Infections caused by organisms that are resistant to antibiotics are of increasing concern in public health. Initially, resistant organisms were identified only in hospital settings. However, in recent years, resistant organisms have caused infections in people who have never been hospitalized. These community-acquired or community-associated antimicrobial resistant infections can be common, severe, and easily transmitted.

Resistant bacteria transmitted in the food chain are also a concern (for example, E. coli). We must prevent transmission of superbugs from 'farm to fork'. This means that human health experts need to work with the agricultural and food industries.

"This consultation is a unique opportunity to bring together physicians, researchers and public sector representatives from the human, animal and environmental health fields," said Dr. Margaret Fast, Scientific Director at NCCID. "We are fortunate to be able to gather our country's most experienced and passionate leaders in antimicrobial resistance to identify priorities for addressing this complex issue."

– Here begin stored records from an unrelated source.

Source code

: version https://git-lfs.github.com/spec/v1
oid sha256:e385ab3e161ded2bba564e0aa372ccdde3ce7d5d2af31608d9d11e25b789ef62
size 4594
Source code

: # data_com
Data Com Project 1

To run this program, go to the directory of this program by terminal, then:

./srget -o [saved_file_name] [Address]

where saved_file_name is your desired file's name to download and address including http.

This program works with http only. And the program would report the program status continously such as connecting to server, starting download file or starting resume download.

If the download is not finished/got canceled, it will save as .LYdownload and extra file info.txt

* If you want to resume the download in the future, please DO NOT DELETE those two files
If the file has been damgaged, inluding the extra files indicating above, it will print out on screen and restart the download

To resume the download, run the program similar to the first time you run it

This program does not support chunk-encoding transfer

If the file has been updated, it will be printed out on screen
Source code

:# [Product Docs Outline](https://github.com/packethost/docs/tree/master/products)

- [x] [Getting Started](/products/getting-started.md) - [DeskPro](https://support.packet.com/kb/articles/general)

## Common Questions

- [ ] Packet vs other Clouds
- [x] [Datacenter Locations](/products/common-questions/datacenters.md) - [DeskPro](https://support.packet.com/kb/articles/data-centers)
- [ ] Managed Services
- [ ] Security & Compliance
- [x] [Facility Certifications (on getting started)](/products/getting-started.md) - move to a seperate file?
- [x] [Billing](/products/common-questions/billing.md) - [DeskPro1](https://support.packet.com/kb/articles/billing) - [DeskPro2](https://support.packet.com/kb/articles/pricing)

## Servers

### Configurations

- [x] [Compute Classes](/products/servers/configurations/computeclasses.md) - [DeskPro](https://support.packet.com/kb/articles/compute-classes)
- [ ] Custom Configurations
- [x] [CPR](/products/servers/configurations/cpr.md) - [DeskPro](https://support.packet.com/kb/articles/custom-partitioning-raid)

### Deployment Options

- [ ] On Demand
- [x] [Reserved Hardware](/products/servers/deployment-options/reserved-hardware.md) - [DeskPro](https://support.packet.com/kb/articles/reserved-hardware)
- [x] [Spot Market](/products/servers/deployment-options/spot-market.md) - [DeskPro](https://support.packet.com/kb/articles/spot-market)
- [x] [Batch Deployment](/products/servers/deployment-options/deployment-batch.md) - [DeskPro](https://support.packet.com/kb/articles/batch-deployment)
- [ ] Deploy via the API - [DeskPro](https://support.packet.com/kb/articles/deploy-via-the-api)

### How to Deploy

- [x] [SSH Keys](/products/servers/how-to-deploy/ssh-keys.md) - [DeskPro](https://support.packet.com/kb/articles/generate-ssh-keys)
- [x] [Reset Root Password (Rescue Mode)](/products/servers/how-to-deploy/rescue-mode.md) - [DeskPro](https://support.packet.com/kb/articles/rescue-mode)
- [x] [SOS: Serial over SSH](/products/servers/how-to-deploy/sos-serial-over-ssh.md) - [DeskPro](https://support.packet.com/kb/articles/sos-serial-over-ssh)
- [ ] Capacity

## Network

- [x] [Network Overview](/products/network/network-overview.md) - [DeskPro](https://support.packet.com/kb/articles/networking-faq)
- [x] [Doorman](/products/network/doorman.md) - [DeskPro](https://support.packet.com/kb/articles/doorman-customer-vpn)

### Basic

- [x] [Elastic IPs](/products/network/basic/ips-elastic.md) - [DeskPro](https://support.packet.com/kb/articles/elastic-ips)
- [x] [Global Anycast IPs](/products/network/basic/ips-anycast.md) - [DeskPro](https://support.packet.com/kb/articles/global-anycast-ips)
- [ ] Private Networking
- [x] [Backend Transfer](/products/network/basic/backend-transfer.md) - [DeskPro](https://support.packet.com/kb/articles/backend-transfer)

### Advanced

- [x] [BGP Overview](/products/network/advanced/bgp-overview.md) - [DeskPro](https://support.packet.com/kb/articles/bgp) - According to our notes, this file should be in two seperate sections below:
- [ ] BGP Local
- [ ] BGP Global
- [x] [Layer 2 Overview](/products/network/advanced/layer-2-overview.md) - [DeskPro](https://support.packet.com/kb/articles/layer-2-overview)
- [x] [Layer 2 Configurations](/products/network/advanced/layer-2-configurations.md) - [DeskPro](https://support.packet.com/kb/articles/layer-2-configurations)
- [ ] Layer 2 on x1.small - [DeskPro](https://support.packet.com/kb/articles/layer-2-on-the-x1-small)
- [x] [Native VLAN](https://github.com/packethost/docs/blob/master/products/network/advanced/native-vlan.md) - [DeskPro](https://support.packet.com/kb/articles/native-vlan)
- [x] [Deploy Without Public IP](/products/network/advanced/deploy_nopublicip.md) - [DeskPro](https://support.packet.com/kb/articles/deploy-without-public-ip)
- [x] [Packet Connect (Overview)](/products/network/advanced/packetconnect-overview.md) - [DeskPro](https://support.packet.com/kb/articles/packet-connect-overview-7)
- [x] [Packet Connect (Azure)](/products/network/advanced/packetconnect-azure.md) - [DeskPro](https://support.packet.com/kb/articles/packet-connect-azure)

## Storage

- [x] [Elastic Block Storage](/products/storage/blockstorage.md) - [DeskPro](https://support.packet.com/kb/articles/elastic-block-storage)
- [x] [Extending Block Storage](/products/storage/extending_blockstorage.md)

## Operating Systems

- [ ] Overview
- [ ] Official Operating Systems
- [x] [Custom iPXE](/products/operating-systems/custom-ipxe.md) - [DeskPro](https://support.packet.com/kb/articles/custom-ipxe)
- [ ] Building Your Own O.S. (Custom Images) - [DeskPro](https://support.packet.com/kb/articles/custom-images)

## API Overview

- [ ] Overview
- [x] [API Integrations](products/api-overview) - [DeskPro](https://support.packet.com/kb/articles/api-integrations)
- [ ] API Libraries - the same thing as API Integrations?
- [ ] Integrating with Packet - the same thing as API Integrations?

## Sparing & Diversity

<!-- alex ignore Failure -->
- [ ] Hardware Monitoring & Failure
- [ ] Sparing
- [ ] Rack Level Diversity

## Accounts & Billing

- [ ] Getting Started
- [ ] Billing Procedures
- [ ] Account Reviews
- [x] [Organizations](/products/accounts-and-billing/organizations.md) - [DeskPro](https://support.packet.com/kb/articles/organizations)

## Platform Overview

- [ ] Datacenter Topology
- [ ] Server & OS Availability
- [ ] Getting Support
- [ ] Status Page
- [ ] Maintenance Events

The consultation will also provide an opportunity for Canadians to learn what strategies work in other countries. "These superbugs do not stay within national boundaries. We are collaborating with Dr. Stef Bronzwaer of the European Food Safety Authority (Italy) and Dr. Lauri Hicks of the Centers for Disease Control and Prevention (U.S.A.) to address what we know to be an international issue." said Dr. Allan Ronald, Senior Scientific Advisor at the International Centre for Infectious Diseases.

The outcome of the consultation is expected to be an Action Plan, modelled on similar plans in the European Union and United States, to help Canada address antimicrobial resistance in the community. It will need to address the complex relationship between human health, the food we eat, and the environment.

NCCID is one of six centres in Canada that works to connect public health workers with the research and practical evidence they need to make program and policy decisions. It was established in 2004 in response to the SARS crisis in Canada and is hosted by the International Centre for Infectious Diseases in Winnipeg.